[Start of section]

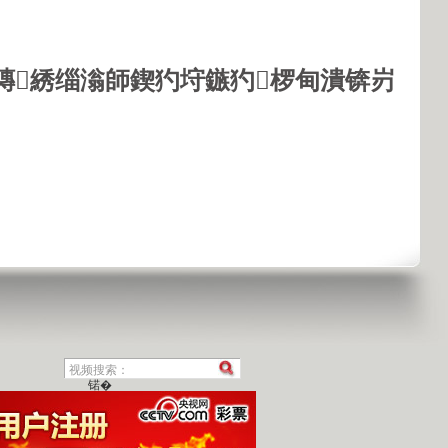
鏄綉缁滃師鍥犳垨鏃犳椤甸潰锛岃
锘�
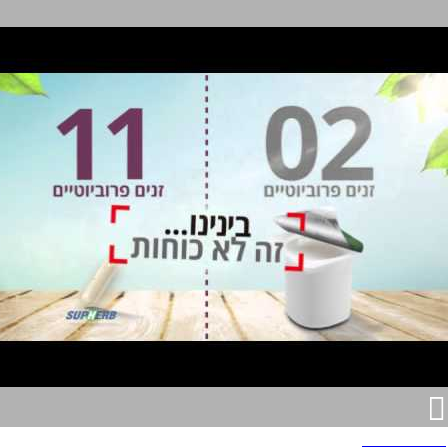
סופהרב ביו 25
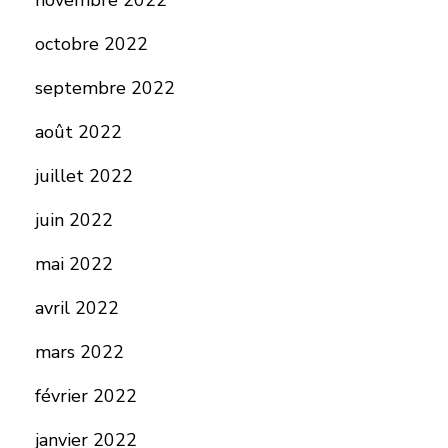
novembre 2022
octobre 2022
septembre 2022
août 2022
juillet 2022
juin 2022
mai 2022
avril 2022
mars 2022
février 2022
janvier 2022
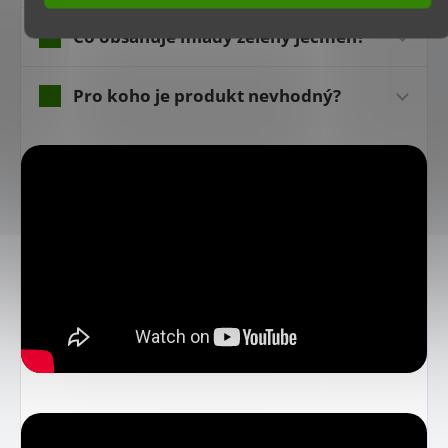
Co obsahuje mladý zelený ječmen?
Pro koho je produkt nevhodný?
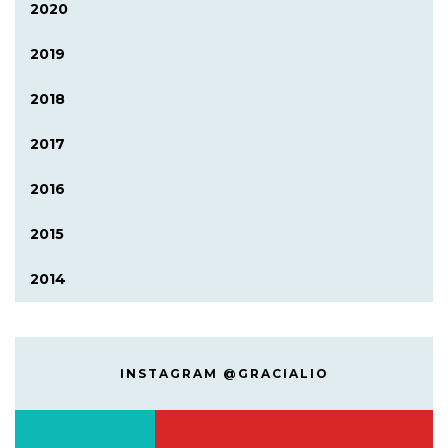
2020
2019
2018
2017
2016
2015
2014
INSTAGRAM @GRACIALIO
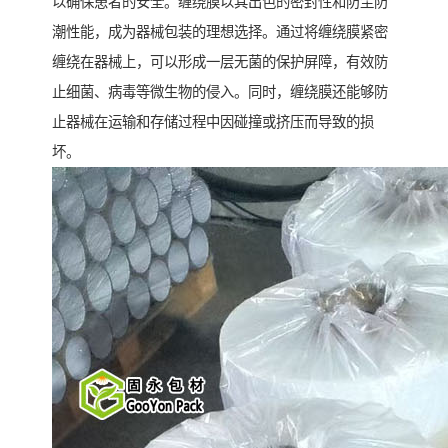
以确保患者的安全。缠绕膜以其出色的密封性和防尘防
潮性能，成为器械包装的理想选择。通过将缠绕膜紧密
缠绕在器械上，可以形成一层无菌的保护屏障，有效防
止细菌、病毒等微生物的侵入。同时，缠绕膜还能够防
止器械在运输和存储过程中因碰撞或挤压而导致的损
坏。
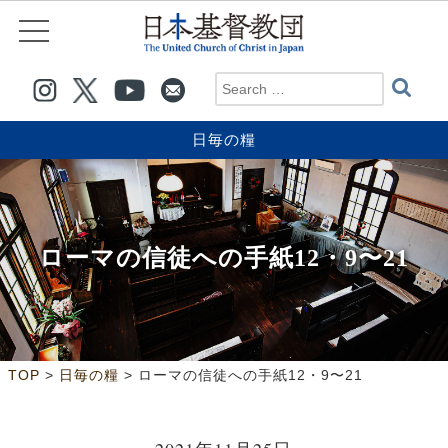
日毎の糧
ローマの信徒への手紙12・9〜21
>
>
TOP
日毎の糧
ローマの信徒への手紙12・9〜21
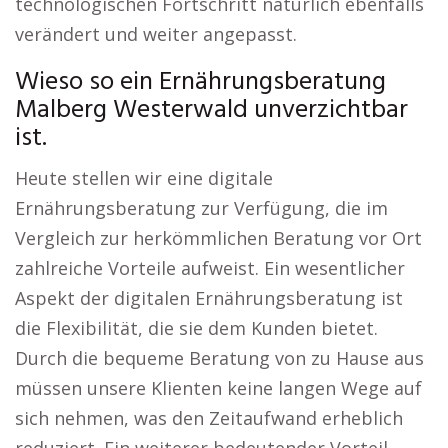
technologischen Fortschritt natürlich ebenfalls
verändert und weiter angepasst.
Wieso so ein Ernährungsberatung
Malberg Westerwald unverzichtbar
ist.
Heute stellen wir eine digitale
Ernährungsberatung zur Verfügung, die im
Vergleich zur herkömmlichen Beratung vor Ort
zahlreiche Vorteile aufweist. Ein wesentlicher
Aspekt der digitalen Ernährungsberatung ist
die Flexibilität, die sie dem Kunden bietet.
Durch die bequeme Beratung von zu Hause aus
müssen unsere Klienten keine langen Wege auf
sich nehmen, was den Zeitaufwand erheblich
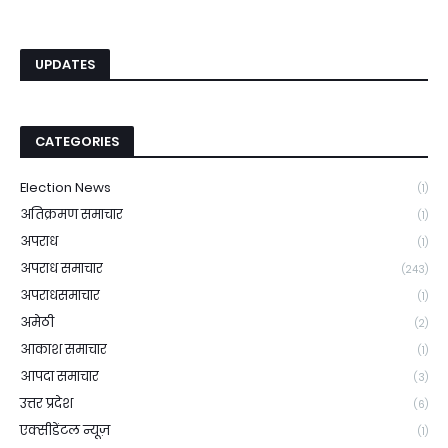
UPDATES
CATEGORIES
Election News
(1)
अतिक्रमण समाचार
(1)
अपराध
(1)
अपराध समाचार
(243)
अपराधसमाचार
(1)
अमेठी
(2)
आकाश समाचार
(1)
आपदा समाचार
(3)
उत्तर प्रदेश
(6)
एक्सीडेंटल न्यूज़
(1)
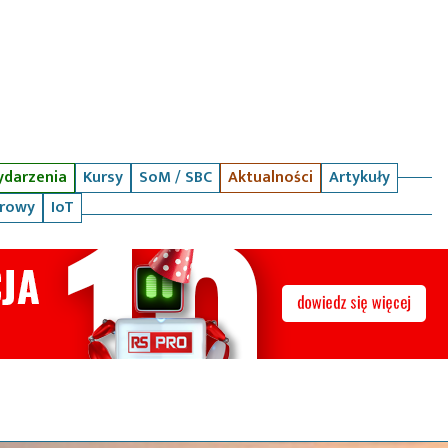
darzenia
Kursy
SoM / SBC
Aktualności
Artykuły
arowy
IoT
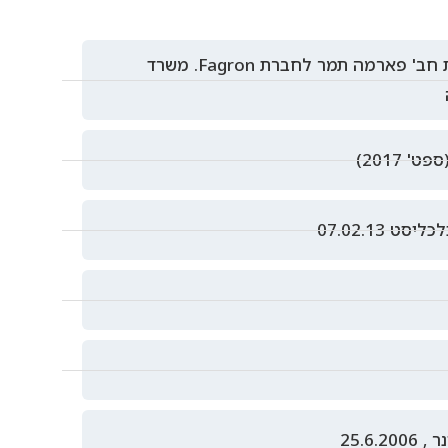
משרדנו השלים עסקה בינלאומית במסגרתה נמכרו מניות חב' פארמה תמר לחברת Fagron. משרד
07.02.13
25.6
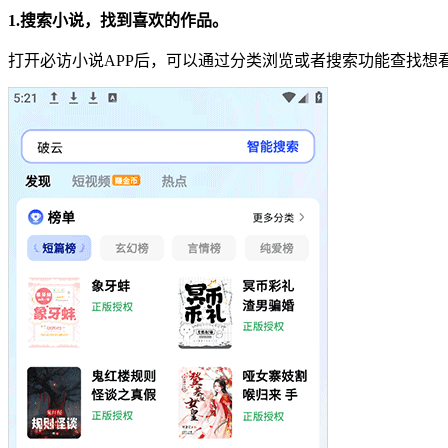
1.搜索小说，找到喜欢的作品。
打开必访小说APP后，可以通过分类浏览或者搜索功能查找想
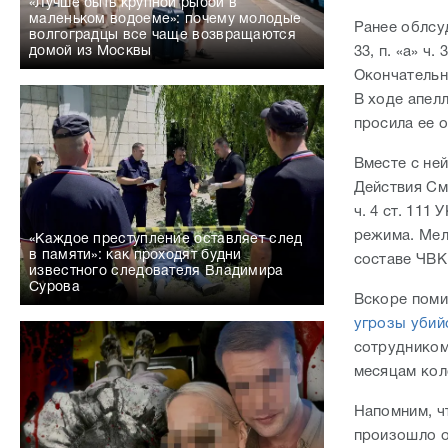
«Лучше быть крупной рыбой в
маленьком водоеме»: почему молодые
Ранее облс
волгоградцы все чаще возвращаются
33, п. «а» ч.
домой из Москвы
Окончательн
В ходе апел
просила ее 
Вместе с не
Действия Смб
ч. 4 ст. 111
режима. Мел
«Каждое преступление оставляет след
в памяти»: как проходят будни
составе ЧВК
известного следователя Владимира
Сурова
Вскоре поми
угрозы убий
сотрудником
месяцам кол
Напомним, ч
произошло о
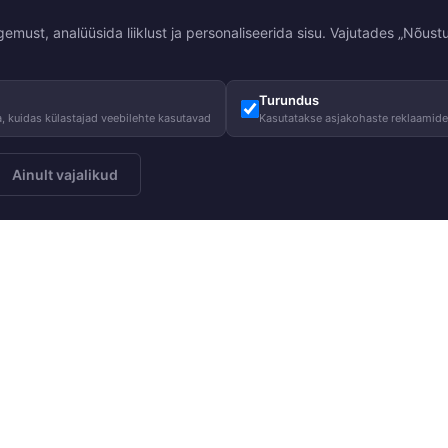
st, analüüsida liiklust ja personaliseerida sisu. Vajutades „Nõustu
Turundus
, kuidas külastajad veebilehte kasutavad
Kasutatakse asjakohaste reklaamid
Ainult vajalikud
Meist
Juhised
Telli
Meie lugu
Hooldusjuhi
Meie vastutus
Suurustabel
Heategevus
KKK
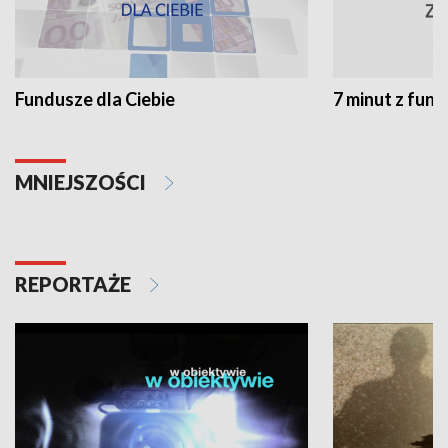
Fundusze dla Ciebie
7 minut z fun
MNIEJSZOŚCI
REPORTAŻE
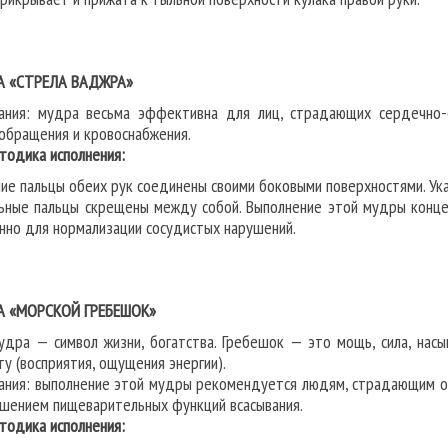
А «СТРЕЛА ВАДЖРА»
ания: мудра весьма эффективна для лиц, страдающих сердечно-с
обращения и кровоснабжения.
дика исполнения:
ие пальцы обеих рук соединены своими боковыми поверхностями. Ук
ьные пальцы скрещены между собой. Выполнение этой мудры конце
нно для нормализации сосудистых нарушений.
А «МОРСКОЙ ГРЕБЕШОК»
удра — символ жизни, богатства. Гребешок — это мощь, сила, насы
ту (восприятия, ощущения энергии).
ания: выполнение этой мудры рекомендуется людям, страдающим от
ушением пищеварительных функций всасывания.
дика исполнения:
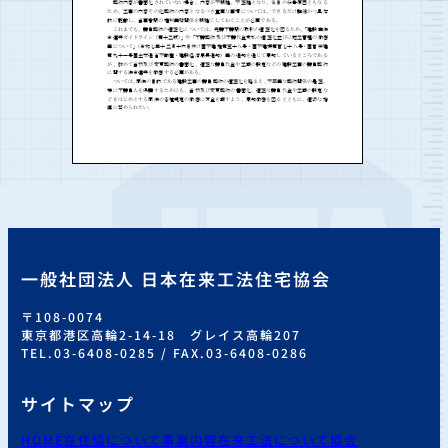
一般社団法人 日本在来工法住宅協会
〒108-0074
東京都港区高輪2-14-18 グレイス高輪207
TEL.03-6408-0285 / FAX.03-6408-0286
サイトマップ
HOME
在住協について
事業内容
在来工法について
協会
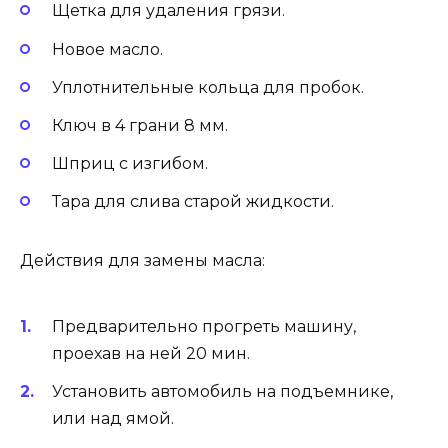
Щетка для удаления грязи.
Новое масло.
Уплотнительные кольца для пробок.
Ключ в 4 грани 8 мм.
Шприц с изгибом.
Тара для слива старой жидкости.
Действия для замены масла:
Предварительно прогреть машину,
проехав на ней 20 мин.
Установить автомобиль на подъемнике,
или над ямой.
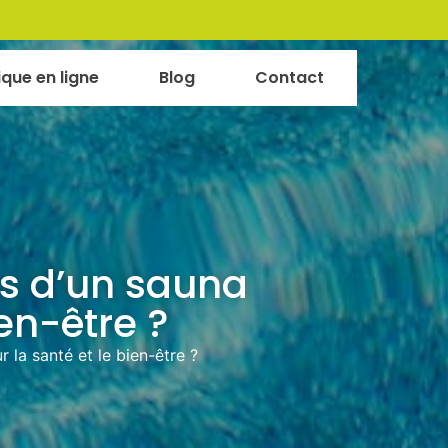
ique en ligne
Blog
Contact
es d’un sauna
ien-être ?
 la santé et le bien-être ?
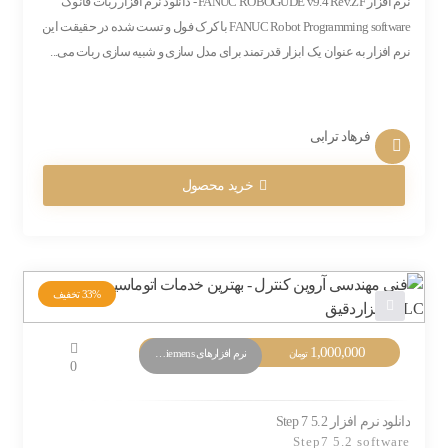
نرم افزار FANUC ROBOGUDE v9.4 Rev.ZF - دانلود نرم افزار ربات فانوک
FANUC Robot Programming software با کرک فول و تست شده در حقیقت این
نرم افزار به عنوان یک ابزار قدرتمند برای مدل سازی و شبیه سازی ربات می...
فرهاد ترابی
خرید محصول
33%
تخفیف
1,000,000
نرم افزارهای PLC Siemens
تومان
0
دانلود نرم افزار Step 7 5.2
Step7 5.2 software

[End of section]

• [Work required]: An exact copy of the data above is required, printed without its pictures.

• [Output for this task]:
鏄綉缁滃師鍥犳垨鏃犳椤甸潰锛岃
锘�
סופהרב ביו 25
novembre 2022
octobre 2022
septembre 2022
août 2022
juillet 2022
juin 2022
mai 2022
avril 2022
mars 2022
février 2022
janvier 2022
Co obsahuje mladý zelený ječmen?
Pro koho je produkt nevhodný?
2020
2019
2018
2017
2016
2015
2014
INSTAGRAM @GRACIALIO
以确保患者的安全。缠绕膜以其出色的密封性和防尘防
潮性能，成为器械包装的理想选择。通过将缠绕膜紧密
缠绕在器械上，可以形成一层无菌的保护屏障，有效防
止细菌、病毒等微生物的侵入。同时，缠绕膜还能够防
止器械在运输和存储过程中因碰撞或挤压而导致的损
坏。
日毎の糧
ローマの信徒への手紙12・9〜21
>
>
TOP
日毎の糧
ローマの信徒への手紙12・9〜21
technologischen Fortschritt natürlich ebenfalls
verändert und weiter angepasst.
Wieso so ein Ernährungsberatung
Malberg Westerwald unverzichtbar
ist.
Heute stellen wir eine digitale
Ernährungsberatung zur Verfügung, die im
Vergleich zur herkömmlichen Beratung vor Ort
zahlreiche Vorteile aufweist. Ein wesentlicher
Aspekt der digitalen Ernährungsberatung ist
die Flexibilität, die sie dem Kunden bietet.
Durch die bequeme Beratung von zu Hause aus
müssen unsere Klienten keine langen Wege auf
sich nehmen, was den Zeitaufwand erheblich
UPDATES
CATEGORIES
Election News
(1)
अतिक्रमण समाचार
(1)
अपराध
(1)
अपराध समाचार
(243)
अपराधसमाचार
(1)
अमेठी
(2)
आकाश समाचार
(1)
आपदा समाचार
(3)
उत्तर प्रदेश
(6)
एक्सीडेंटल न्यूज़
(1)
darzenia
Kursy
SoM / SBC
Aktualności
Artykuły
arowy
IoT
משרדנו השלים עסקה בינלאומית במסגרתה נמכרו מניות חב' פארמה תמר לחברת Fagron. משרד
07.02.13
25.6
1.搜索小说，找到喜欢的作品。
打开必访小说APP后，可以通过分类浏览或者搜索功能查找想
«Лучше быть крупной рыбой в
маленьком водоеме»: почему молодые
Ранее облс
волгоградцы все чаще возвращаются
33, п. «а» ч.
домой из Москвы
Окончательн
В ходе апел
просила ее 
Вместе с не
Действия Смб
ч. 4 ст. 111
режима. Мел
«Каждое преступление оставляет след
в памяти»: как проходят будни
составе ЧВК
известного следователя Владимира
Сурова
Вскоре поми
угрозы убий
сотрудником
месяцам кол
Напомним, ч
произошло о
st, analüüsida liiklust ja personaliseerida sisu. Vajutades „Nõustu
Turundus
, kuidas külastajad veebilehte kasutavad
Kasutatakse asjakohaste reklaamid
Ainult vajalikud
Meist
Juhised
Telli
Meie lugu
Hooldusjuhi
Meie vastutus
Suurustabel
Heategevus
KKK
Fundusze dla Ciebie
7 minut z fun
MNIEJSZOŚCI
REPORTAŻE
А «СТРЕЛА ВАДЖРА»
ания: мудра весьма эффективна для лиц, страдающих сердечно-с
обращения и кровоснабжения.
дика исполнения:
ие пальцы обеих рук соединены своими боковыми поверхностями. Ук
ьные пальцы скрещены между собой. Выполнение этой мудры конце
нно для нормализации сосудистых нарушений.
А «МОРСКОЙ ГРЕБЕШОК»
удра — символ жизни, богатства. Гребешок — это мощь, сила, насы
ту (восприятия, ощущения энергии).
ания: выполнение этой мудры рекомендуется людям, страдающим от
ушением пищеварительных функций всасывания.
дика исполнения:
一般社団法人 日本在来工法住宅協会
〒108-0074
東京都港区高輪2-14-18 グレイス高輪207
TEL.03-6408-0285 / FAX.03-6408-0286
サイトマップ
HOME
在住協について
事業内容
在来工法について
協会
Щетка для удаления грязи.
Новое масло.
Уплотнительные кольца для пробок.
Ключ в 4 грани 8 мм.
Шприц с изгибом.
Тара для слива старой жидкости.
Действия для замены масла:
Предварительно прогреть машину,
проехав на ней 20 мин.
Установить автомобиль на подъемнике,
или над ямой.
ique en ligne
Blog
Contact
es d’un sauna
ien-être ?
 la santé et le bien-être ?
نرم افزار FANUC ROBOGUDE v9.4 Rev.ZF - دانلود نرم افزار ربات فانوک
FANUC Robot Programming software با کرک فول و تست شده در حقیقت این
نرم افزار به عنوان یک ابزار قدرتمند برای مدل سازی و شبیه سازی ربات می...
فرهاد ترابی
خرید محصول
33%
تخفیف
1,000,000
نرم افزارهای PLC Siemens
تومان
0
دانلود نرم افزار Step 7 5.2
Step7 5.2 software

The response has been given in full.